India’s retail inflation edged up to 3.93% in May, against 3.48% in April, mainly due to rising food and fuel costs, according to government data released on Friday. The figure remained within the Reserve Bank of India’s medium-term inflation target range.
The May inflation rate is the highest recorded under the revised consumer price index series introduced in January this year. The new series uses an updated basket of goods and a new base year to measure price changes.
Food inflation continued to move higher in May. It stood at 4.78%, up from 4.20% in April, showing that prices of food items are rising faster than they were a month earlier.
The increase comes after food inflation had remained relatively low during the previous year.

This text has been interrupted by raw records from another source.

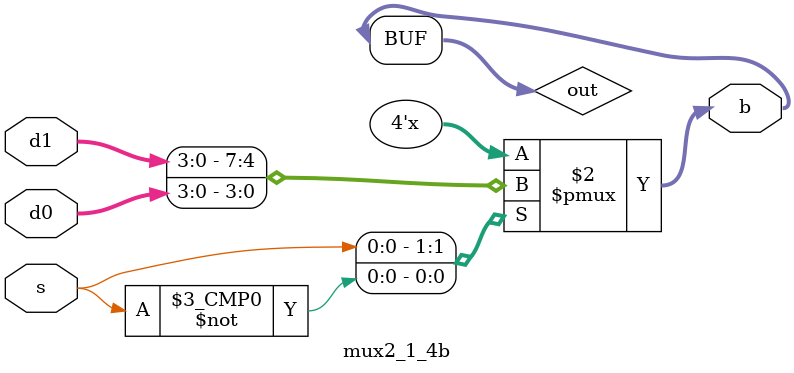
<source format=v>
module mux2_1_4b(d0, d1, b, s);
	input s;
	input [3:0] d0, d1;
	output [3:0] b;

	reg [3:0] out;
	always @*case(s)
		1'b1 : out = d1;
		1'b0 : out = d0;
	endcase
	
	assign b = out;
endmodule

</source>
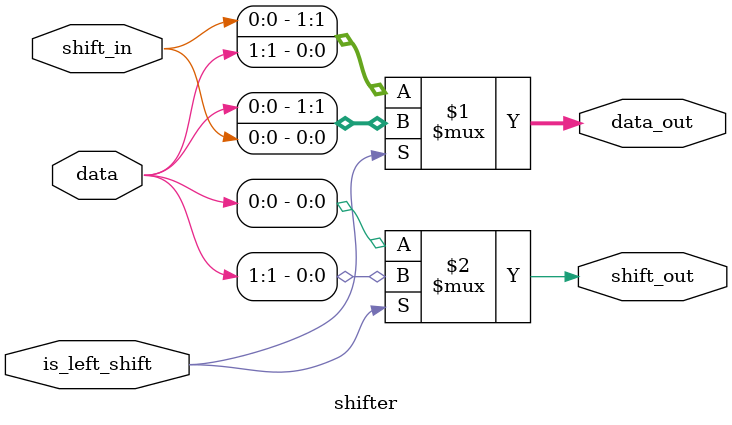
<source format=sv>
`ifndef SHIFTER_SV
`define SHIFTER_SV

module shifter
#(
	parameter integer SIZE = 2
)
(
	input wire is_left_shift,
	input wire shift_in,
	input wire[SIZE-1:0] data,
	output wire[SIZE-1:0] data_out,
	output wire shift_out
);

if(SIZE > 1)
begin
	assign data_out = (is_left_shift ? 
	{data[SIZE-2:0], shift_in} :
	{shift_in, data[SIZE-1:1]});

	assign shift_out = (is_left_shift ? data[SIZE-1] : data[0]);
end
else
begin
	assign data_out = shift_in;

	assign shift_out = data[0];
end

endmodule
`endif


</source>
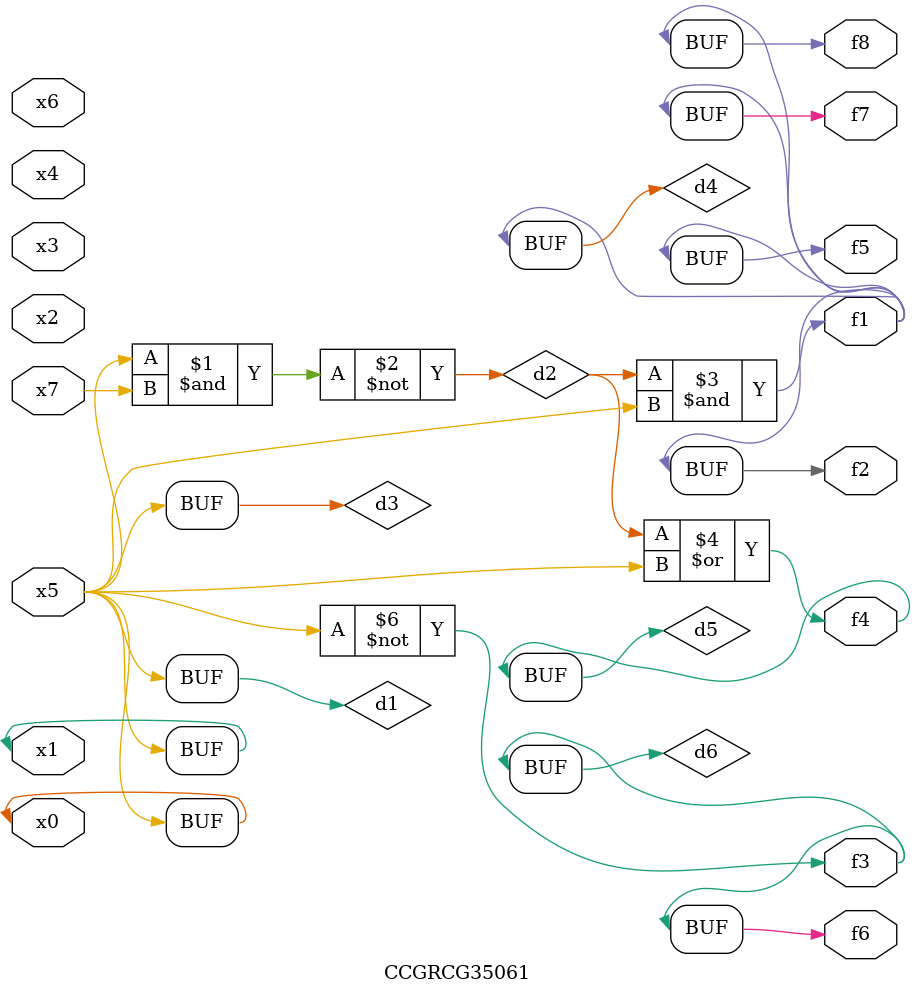
<source format=v>
module CCGRCG35061(
	input x0, x1, x2, x3, x4, x5, x6, x7,
	output f1, f2, f3, f4, f5, f6, f7, f8
);

	wire d1, d2, d3, d4, d5, d6;

	buf (d1, x0, x5);
	nand (d2, x5, x7);
	buf (d3, x0, x1);
	and (d4, d2, d3);
	or (d5, d2, d3);
	nor (d6, d1, d3);
	assign f1 = d4;
	assign f2 = d4;
	assign f3 = d6;
	assign f4 = d5;
	assign f5 = d4;
	assign f6 = d6;
	assign f7 = d4;
	assign f8 = d4;
endmodule

</source>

Fuel prices also contributed to the rise in inflation. State-owned fuel retailers increased fuel prices four times during May, leading to higher transportation costs.

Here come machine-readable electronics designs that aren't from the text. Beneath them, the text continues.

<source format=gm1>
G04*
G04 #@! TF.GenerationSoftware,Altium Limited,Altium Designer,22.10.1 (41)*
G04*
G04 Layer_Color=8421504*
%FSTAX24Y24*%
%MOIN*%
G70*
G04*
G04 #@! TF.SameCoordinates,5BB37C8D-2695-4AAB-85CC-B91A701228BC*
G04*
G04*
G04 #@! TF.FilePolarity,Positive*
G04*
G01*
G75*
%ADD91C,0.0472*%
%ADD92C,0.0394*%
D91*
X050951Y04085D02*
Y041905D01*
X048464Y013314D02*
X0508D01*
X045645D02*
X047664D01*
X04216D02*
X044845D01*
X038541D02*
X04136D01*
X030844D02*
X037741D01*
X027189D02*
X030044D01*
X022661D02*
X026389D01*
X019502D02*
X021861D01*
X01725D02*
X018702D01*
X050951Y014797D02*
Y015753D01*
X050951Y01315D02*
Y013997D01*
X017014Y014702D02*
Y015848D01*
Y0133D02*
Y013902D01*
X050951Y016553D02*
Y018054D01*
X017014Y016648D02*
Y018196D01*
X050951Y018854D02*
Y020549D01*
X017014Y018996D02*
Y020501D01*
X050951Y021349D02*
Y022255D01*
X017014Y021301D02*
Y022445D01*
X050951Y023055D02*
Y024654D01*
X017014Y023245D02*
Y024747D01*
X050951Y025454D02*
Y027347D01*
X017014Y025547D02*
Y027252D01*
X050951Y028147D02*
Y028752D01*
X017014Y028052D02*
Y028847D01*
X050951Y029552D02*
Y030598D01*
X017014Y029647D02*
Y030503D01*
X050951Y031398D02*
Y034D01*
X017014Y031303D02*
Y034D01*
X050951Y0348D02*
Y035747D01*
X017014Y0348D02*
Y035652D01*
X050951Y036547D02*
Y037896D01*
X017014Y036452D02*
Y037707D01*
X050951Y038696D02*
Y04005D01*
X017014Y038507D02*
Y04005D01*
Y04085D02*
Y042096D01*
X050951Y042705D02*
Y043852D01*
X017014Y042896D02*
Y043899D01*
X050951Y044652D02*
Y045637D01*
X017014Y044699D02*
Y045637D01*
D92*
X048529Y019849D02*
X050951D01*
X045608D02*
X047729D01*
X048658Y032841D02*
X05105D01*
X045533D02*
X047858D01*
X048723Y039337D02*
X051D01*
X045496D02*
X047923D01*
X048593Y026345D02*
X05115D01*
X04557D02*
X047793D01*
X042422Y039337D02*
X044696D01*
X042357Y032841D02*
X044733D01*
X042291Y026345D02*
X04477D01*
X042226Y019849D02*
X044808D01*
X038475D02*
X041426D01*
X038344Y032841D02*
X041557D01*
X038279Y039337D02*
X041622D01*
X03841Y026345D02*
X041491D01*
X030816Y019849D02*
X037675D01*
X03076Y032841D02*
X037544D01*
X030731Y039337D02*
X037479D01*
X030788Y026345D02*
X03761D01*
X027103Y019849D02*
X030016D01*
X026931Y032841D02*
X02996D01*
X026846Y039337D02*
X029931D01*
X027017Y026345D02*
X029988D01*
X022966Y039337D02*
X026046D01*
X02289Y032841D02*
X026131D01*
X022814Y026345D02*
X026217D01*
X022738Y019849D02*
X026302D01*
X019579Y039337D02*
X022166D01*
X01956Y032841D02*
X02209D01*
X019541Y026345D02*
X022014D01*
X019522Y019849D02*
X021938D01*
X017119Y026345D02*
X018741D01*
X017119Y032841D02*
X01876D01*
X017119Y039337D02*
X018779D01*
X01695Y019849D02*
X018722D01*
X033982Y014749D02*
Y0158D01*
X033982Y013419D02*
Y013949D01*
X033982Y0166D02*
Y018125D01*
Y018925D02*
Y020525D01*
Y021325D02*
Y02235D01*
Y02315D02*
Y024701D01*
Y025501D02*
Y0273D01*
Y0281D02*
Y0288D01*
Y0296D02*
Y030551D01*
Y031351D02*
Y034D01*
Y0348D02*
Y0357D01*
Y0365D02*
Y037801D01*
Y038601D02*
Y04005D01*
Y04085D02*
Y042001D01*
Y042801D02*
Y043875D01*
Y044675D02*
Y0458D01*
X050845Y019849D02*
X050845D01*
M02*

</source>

As a result, transport inflation climbed to 1.75% in May, compared with a decline of 0.01% in April. The rise reflects the impact of higher fuel prices being passed on to consumers.

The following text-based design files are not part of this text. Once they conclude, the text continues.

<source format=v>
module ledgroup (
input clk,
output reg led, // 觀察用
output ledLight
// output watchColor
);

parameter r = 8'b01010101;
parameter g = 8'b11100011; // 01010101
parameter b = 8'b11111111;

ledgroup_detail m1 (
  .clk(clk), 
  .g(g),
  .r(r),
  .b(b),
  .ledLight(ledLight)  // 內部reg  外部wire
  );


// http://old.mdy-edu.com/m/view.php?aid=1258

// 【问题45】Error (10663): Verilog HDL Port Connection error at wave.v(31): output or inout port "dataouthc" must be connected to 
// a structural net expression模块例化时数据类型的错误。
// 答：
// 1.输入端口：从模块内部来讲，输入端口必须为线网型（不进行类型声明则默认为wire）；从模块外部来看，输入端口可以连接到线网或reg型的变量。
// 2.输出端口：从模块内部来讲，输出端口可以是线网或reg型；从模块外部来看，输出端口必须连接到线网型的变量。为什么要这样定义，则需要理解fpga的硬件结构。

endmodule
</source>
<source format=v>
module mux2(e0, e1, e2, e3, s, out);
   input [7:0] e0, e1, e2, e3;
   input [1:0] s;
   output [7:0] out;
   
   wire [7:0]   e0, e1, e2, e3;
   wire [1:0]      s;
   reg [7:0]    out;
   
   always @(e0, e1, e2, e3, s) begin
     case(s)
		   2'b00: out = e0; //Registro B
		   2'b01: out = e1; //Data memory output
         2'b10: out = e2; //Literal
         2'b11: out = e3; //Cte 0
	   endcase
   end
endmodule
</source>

Upasna Bhardwaj, Chief Economist, Kotak Mahindra Bank said, “The sub-4% headline and core inflation points towards comfortable trends in the near term. While the softening crude oil prices and cap on the weakening rupee remain a tailwind, we continue to monitor the impact of adverse monsoons on food inflation. For now, we continue to expect a 50 bps rate hike beginning in October.”
Higher crude oil prices and concerns over a weak monsoon have added to inflation worries. In response, the Reserve Bank of India has raised its inflation forecast for the current financial year to 5.1%, up from its earlier estimate of 4.6%.
The central bank has also flagged risks to the rupee and the country’s current account deficit as higher oil prices continue to put pressure on the economy.